Her parents' stories still remain a large part of the fabric of the family, she said. Now retired from Wayne Community College, she and her husband, Warren Finch, of Pikeville, raised four children, who often interviewed their grandparents and wrote essays about them.
So when news of Fidel Castro's passing broke last weekend, amid the mixed reactions of celebrating and mourning, she reached for a bottle atop her china cabinet.
"There's a cider that they like in Spain," she said. "It's very nice, good cider, you traditionally drink at Christmas but not too much alcohol content. Somebody in Miami took off a label on these bottles, (and replaced it with) 'To be drunk only when Fidel dies.' My parents had a bottle of that."

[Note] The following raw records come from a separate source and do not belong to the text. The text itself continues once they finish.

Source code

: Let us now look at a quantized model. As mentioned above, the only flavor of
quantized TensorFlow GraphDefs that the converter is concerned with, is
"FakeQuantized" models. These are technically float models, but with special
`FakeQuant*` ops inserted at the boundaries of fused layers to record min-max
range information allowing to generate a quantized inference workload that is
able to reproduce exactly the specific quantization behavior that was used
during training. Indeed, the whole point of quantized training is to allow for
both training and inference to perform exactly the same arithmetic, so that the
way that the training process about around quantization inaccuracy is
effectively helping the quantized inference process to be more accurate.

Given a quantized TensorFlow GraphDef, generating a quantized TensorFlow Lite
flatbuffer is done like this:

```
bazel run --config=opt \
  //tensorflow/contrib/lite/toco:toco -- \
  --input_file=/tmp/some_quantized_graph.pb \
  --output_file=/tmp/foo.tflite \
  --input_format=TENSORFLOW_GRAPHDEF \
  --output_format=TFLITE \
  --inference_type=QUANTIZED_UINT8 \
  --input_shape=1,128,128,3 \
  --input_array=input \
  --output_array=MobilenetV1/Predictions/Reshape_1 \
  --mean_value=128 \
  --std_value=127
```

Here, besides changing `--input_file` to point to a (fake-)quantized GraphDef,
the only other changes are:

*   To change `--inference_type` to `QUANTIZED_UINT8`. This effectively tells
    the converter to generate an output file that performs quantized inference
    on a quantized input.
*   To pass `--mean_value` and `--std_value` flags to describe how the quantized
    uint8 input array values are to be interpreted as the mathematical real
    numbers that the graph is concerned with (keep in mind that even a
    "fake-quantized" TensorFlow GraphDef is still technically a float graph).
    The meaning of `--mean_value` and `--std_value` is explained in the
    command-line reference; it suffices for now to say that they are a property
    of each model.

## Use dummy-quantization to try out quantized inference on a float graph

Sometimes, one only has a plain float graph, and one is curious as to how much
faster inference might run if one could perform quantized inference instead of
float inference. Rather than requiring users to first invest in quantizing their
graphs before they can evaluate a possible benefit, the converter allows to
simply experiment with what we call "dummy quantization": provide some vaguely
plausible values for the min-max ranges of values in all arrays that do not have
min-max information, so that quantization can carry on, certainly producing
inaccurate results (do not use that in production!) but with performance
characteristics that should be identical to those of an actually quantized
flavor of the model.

Her three oldest siblings live in Winston-Salem, the three youngest in Wayne County -- older brother Jose DeVarona and the youngest, Bella Wise, the baby brought over when their parents came to the U.S. They live within five miles of each other.
"I told them, we're going to go by Mami and Papi's graves. We can't wait until Christmas," she said. "All the other Cubans are celebrating."

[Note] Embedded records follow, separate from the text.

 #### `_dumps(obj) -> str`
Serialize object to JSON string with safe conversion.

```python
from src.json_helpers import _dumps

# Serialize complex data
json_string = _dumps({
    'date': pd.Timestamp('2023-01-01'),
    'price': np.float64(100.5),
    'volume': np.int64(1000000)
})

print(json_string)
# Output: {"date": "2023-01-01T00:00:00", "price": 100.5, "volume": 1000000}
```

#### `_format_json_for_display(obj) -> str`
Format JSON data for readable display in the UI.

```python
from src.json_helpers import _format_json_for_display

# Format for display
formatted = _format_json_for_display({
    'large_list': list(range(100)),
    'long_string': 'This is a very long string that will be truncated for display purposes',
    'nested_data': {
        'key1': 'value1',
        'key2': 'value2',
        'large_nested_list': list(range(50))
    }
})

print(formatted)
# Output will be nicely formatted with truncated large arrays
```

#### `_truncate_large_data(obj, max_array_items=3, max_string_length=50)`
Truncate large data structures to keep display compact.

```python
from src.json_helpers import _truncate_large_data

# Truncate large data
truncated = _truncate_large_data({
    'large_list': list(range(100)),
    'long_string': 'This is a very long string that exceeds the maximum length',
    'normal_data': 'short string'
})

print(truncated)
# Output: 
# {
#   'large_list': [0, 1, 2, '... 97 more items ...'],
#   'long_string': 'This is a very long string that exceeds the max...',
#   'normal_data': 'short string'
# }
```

As sunset neared, Mrs. Finch and her husband, son and his wife, her sister and two grandchildren made their way to Pikeville Cemetery and placed Cuban and American flags on their parents' graves.
"We went, and I talked to Mami and Papi, told them what happened. We weren't celebrating their deaths but celebrating (my parents') lives," she said. "(The cider) was not drinkable, so we poured it over their graves.
"We'll do something with the whole family at Christmas. That day something needed to be done."
She shared a quote she heard in the aftermath of the dictator's passing that capsulized her sentiments, she said.
"'We're not celebrating the death of a man, we're celebrating the death of a dictator,'" she said.
In contrast to the "horrible things" that happened under Castro, she has great pride in the man she called "Papi."
"My father was a very hard-headed man but made a stand for his convictions," she said, praising his strength and courage. "I have heard story after story about my father standing up to other people for what he felt was the right thing to do. It was the right thing to do at the time.
"And my mother was supportive of my father all the way. She came from a different background. But she was very loving, one of the most genuine people I have ever met."